Most of Ed’s colleagues in the secret unit at Fort Meade spent their time psychically viewing extremely boring things, mostly map coordinates. Ed, meanwhile, was psychically concluding that the Loch Ness Monster was the ghost of a dinosaur. [loc. 1128]
Jon Ronson's investigation of the First Earth Battalion -- an American military unit, or agency, specialising in psychic warfare -- is somewhat uneven. The first half of the book, which deals with the weirder techniques explored by the US Army: remote viewing, stopping goats' hearts -- goats in particular, because apparently nobody forms an attachment to them -- and walking through walls, or at least into them. All very entertaining, if slightly alarming because people in power apparently believe(d) in this stuff.

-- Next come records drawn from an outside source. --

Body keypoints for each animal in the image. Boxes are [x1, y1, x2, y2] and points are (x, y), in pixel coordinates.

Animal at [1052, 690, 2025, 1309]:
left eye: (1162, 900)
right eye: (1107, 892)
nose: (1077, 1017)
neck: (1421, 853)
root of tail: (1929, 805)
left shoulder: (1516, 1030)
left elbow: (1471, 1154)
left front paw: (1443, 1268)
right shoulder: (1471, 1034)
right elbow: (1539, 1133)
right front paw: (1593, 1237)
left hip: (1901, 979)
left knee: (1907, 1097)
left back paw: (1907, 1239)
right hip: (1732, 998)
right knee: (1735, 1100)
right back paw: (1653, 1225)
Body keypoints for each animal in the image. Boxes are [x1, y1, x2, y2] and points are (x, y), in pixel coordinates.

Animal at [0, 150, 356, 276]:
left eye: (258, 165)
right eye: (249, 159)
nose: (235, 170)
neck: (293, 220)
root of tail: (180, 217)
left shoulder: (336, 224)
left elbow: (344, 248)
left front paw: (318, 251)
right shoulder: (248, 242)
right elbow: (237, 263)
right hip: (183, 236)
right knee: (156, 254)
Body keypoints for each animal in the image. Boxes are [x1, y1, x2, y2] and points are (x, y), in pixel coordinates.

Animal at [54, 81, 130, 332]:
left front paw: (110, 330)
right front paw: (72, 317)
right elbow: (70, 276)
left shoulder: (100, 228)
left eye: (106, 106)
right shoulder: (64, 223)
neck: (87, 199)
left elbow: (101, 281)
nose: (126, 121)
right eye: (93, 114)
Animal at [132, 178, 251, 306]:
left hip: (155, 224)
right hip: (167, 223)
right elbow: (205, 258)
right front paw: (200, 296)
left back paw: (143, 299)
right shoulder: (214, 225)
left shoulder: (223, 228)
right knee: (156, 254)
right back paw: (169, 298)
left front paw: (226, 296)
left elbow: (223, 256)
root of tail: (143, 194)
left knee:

The second half of the book, on the other hand, is an investigation of some of the methods used post-9/11: that's where The Men Who Stare at Goats stops being funny (mostly) and starts being truly unsettling. There are some graphic accounts of 'alternative' torture techniques, both psychological and physical, as well as discussions of various conspiracy theories.
Ronson's prose is humorous, and he doesn't spend much effort mocking the post-Vietnam military or their desire for alternative methods of warfare. He has a light touch with the nastiness, too: doesn't stray over the thin line between wit and tastelessness.